Your objective:
Return the lines below word for word, leaving out the pictures.

[Start of Supplied records]

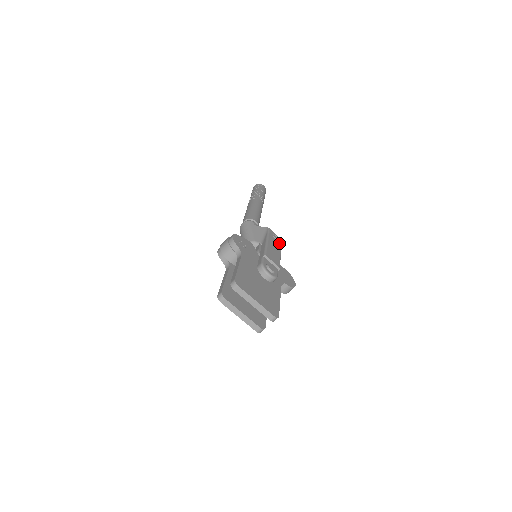
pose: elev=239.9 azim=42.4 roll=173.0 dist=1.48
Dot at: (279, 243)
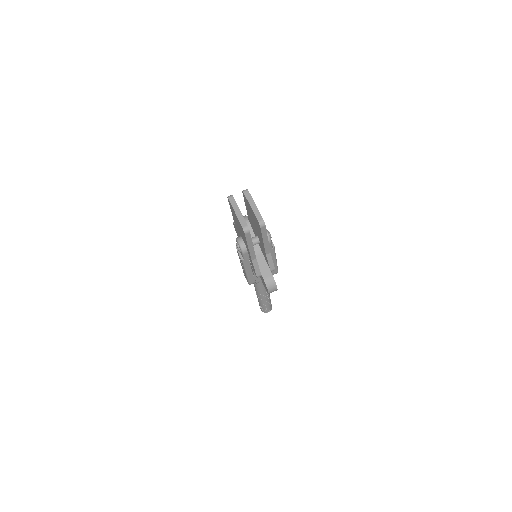
Dot at: occluded
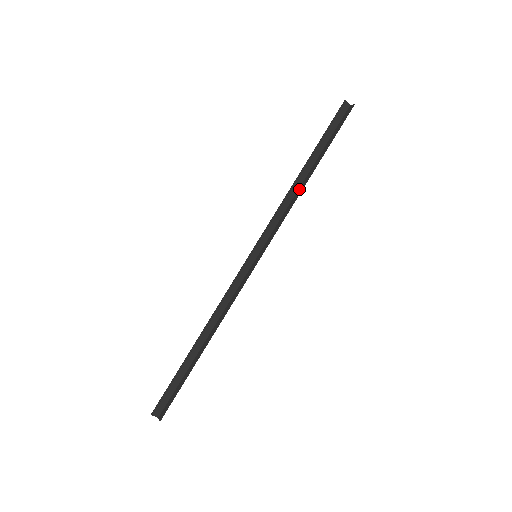
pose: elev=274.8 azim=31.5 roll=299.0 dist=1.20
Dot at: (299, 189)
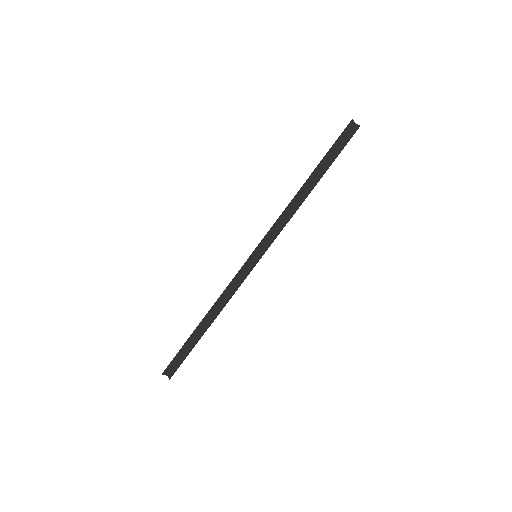
Dot at: (299, 200)
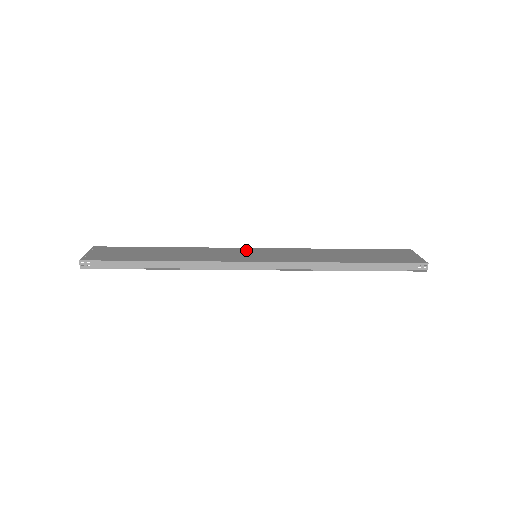
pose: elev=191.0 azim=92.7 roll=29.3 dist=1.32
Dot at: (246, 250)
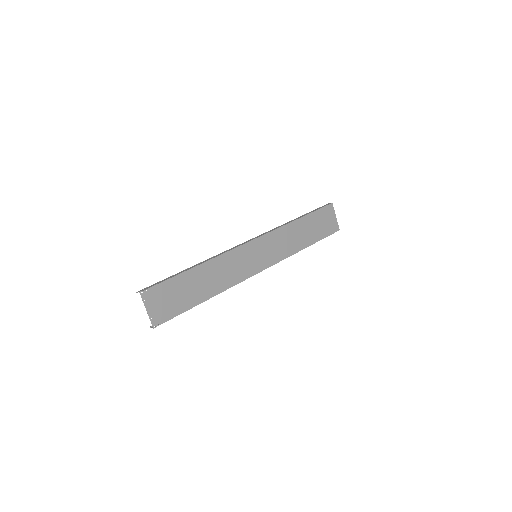
Dot at: (248, 249)
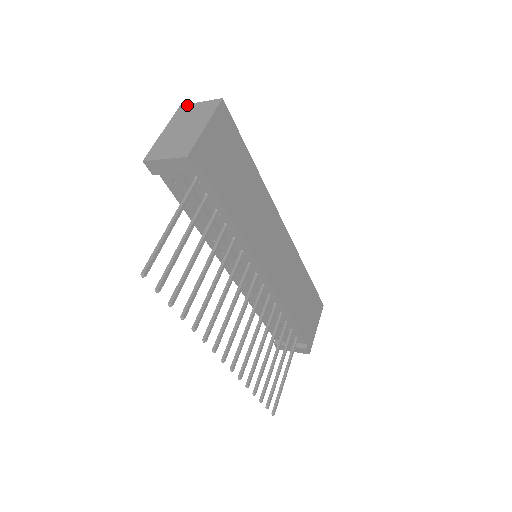
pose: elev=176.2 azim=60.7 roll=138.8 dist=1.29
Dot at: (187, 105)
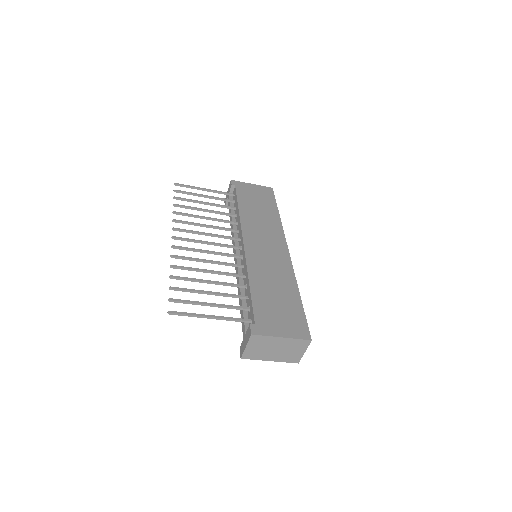
Dot at: occluded
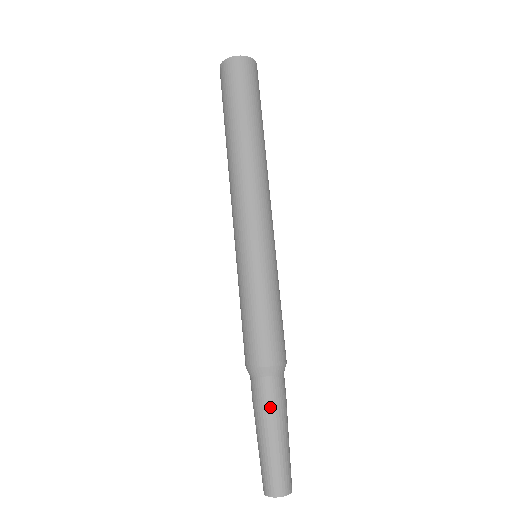
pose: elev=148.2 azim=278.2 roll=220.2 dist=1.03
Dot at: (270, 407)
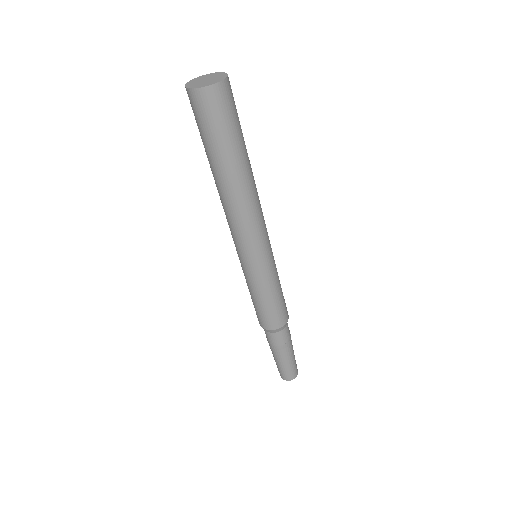
Dot at: (289, 341)
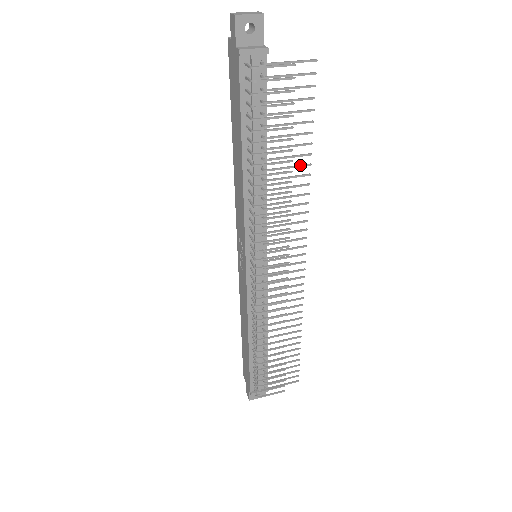
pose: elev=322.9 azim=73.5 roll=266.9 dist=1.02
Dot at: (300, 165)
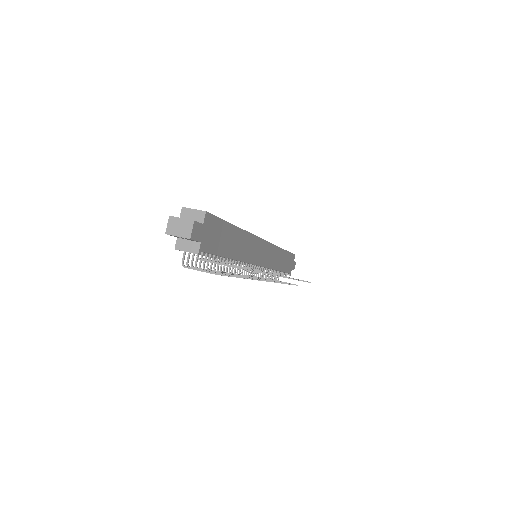
Dot at: occluded
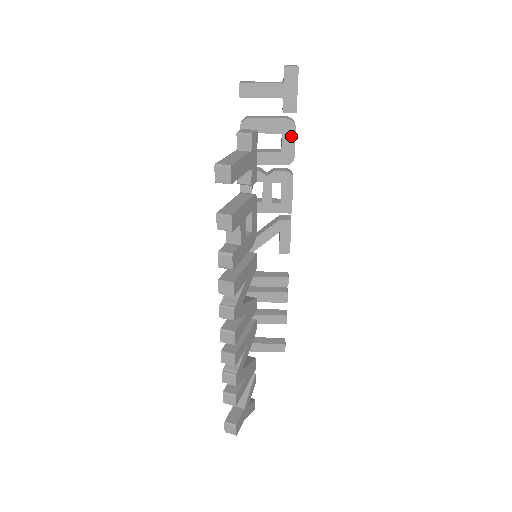
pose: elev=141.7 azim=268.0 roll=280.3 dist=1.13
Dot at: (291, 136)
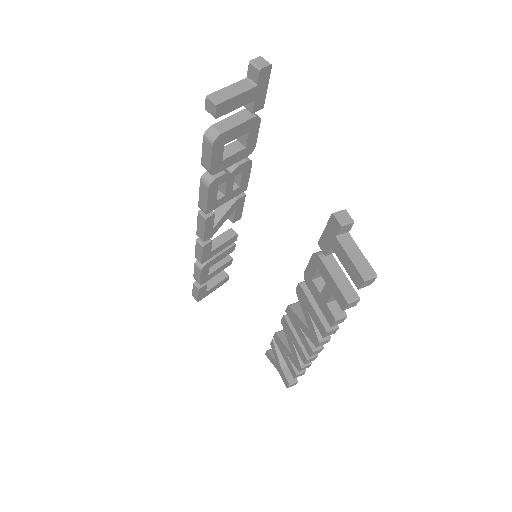
Dot at: (256, 130)
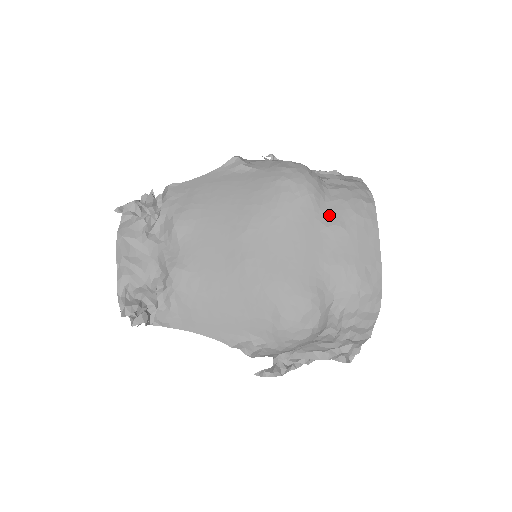
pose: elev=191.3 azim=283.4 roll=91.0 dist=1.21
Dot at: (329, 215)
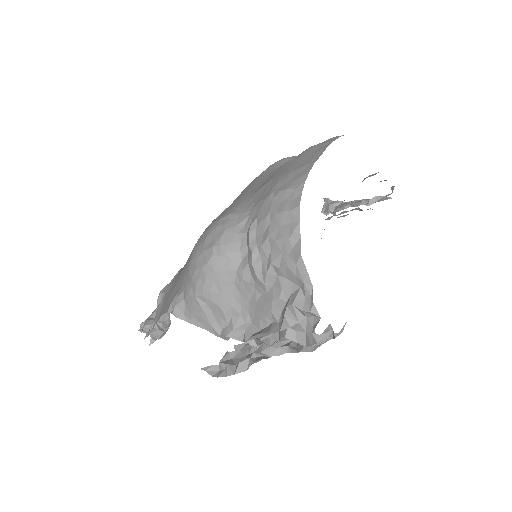
Dot at: occluded
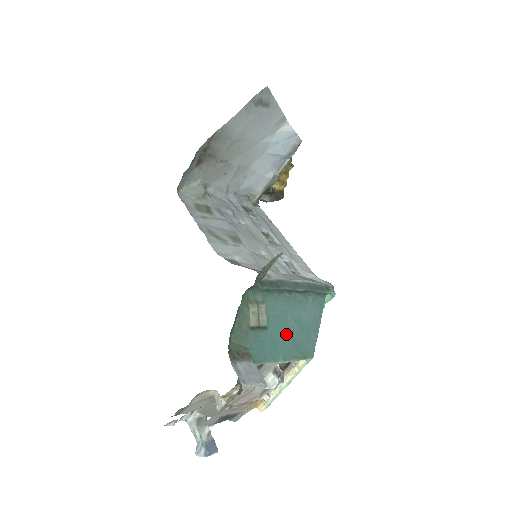
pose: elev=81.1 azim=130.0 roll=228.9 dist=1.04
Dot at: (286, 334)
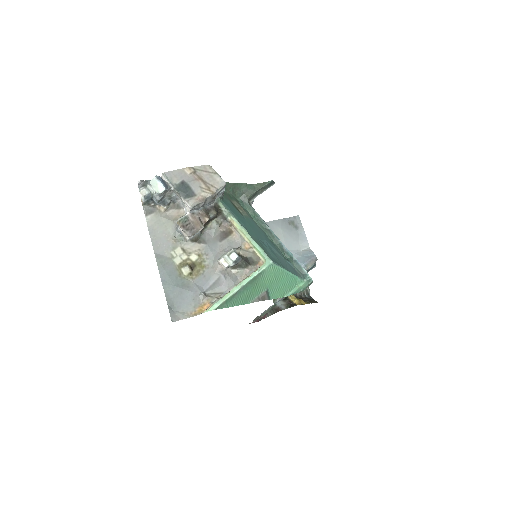
Dot at: (256, 233)
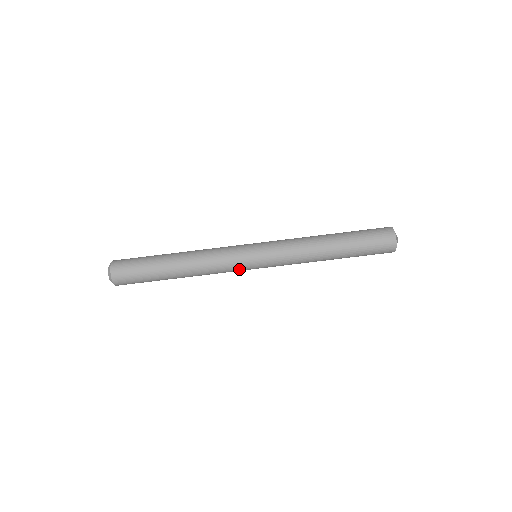
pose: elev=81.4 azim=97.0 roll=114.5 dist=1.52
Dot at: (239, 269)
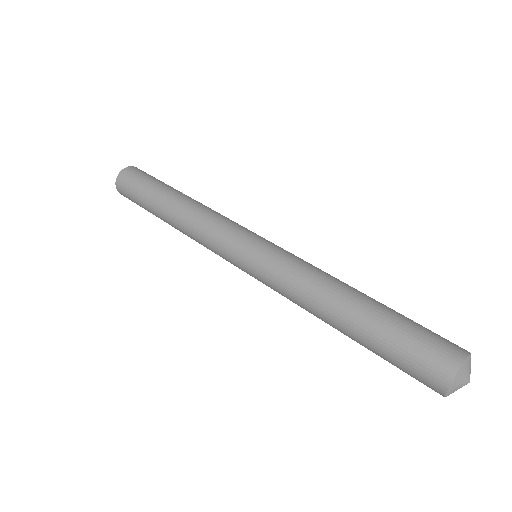
Dot at: (223, 252)
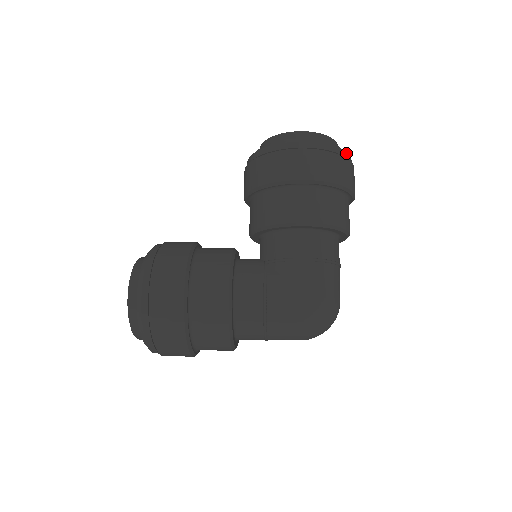
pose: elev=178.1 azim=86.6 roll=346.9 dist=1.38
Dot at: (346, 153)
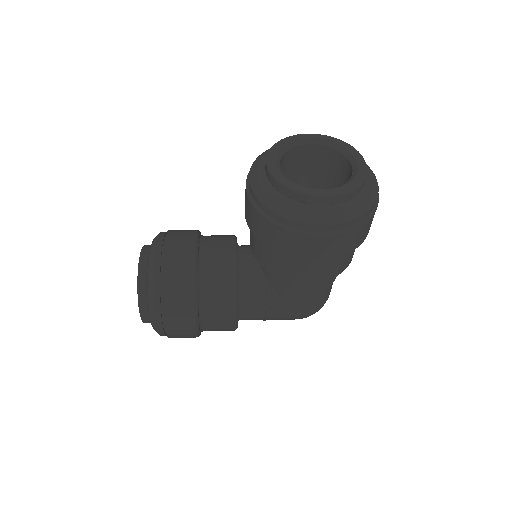
Dot at: (374, 204)
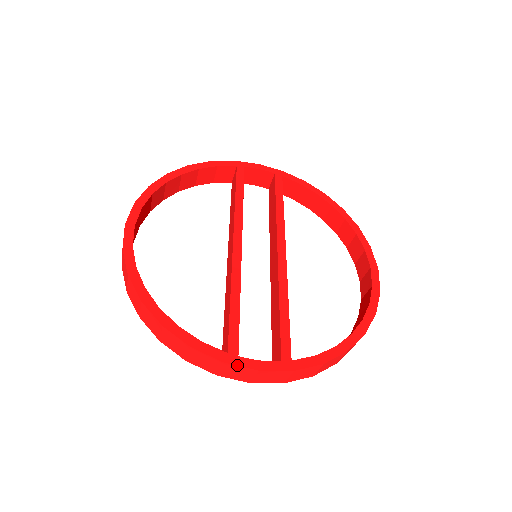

[End of Supplied records]

Result for this exercise:
pose: elev=239.9 azim=42.4 roll=173.0 dist=1.48
Dot at: (279, 243)
Dot at: occluded
pose: elev=274.8 azim=31.5 roll=299.0 dist=1.20
Dot at: (299, 189)
Dot at: (299, 200)
pose: elev=191.0 azim=92.7 roll=29.3 dist=1.32
Dot at: (246, 250)
Dot at: (248, 249)
pose: elev=176.2 azim=60.7 roll=138.8 dist=1.29
Dot at: (187, 105)
Dot at: occluded
pose: elev=148.2 azim=278.2 roll=220.2 dist=1.03
Dot at: (270, 407)
Dot at: (289, 341)
pose: elev=322.9 azim=73.5 roll=266.9 dist=1.02
Dot at: (300, 165)
Dot at: occluded
pose: elev=141.7 azim=268.0 roll=280.3 dist=1.13
Dot at: (291, 136)
Dot at: (256, 130)
pose: elev=191.3 azim=283.4 roll=91.0 dist=1.21
Dot at: (329, 215)
Dot at: occluded
pose: elev=81.1 azim=130.0 roll=228.9 dist=1.04
Dot at: (286, 334)
Dot at: (256, 233)
pose: elev=81.4 azim=97.0 roll=114.5 dist=1.52
Dot at: (239, 269)
Dot at: (223, 252)
pose: elev=178.1 azim=86.6 roll=346.9 dist=1.38
Dot at: (346, 153)
Dot at: (374, 204)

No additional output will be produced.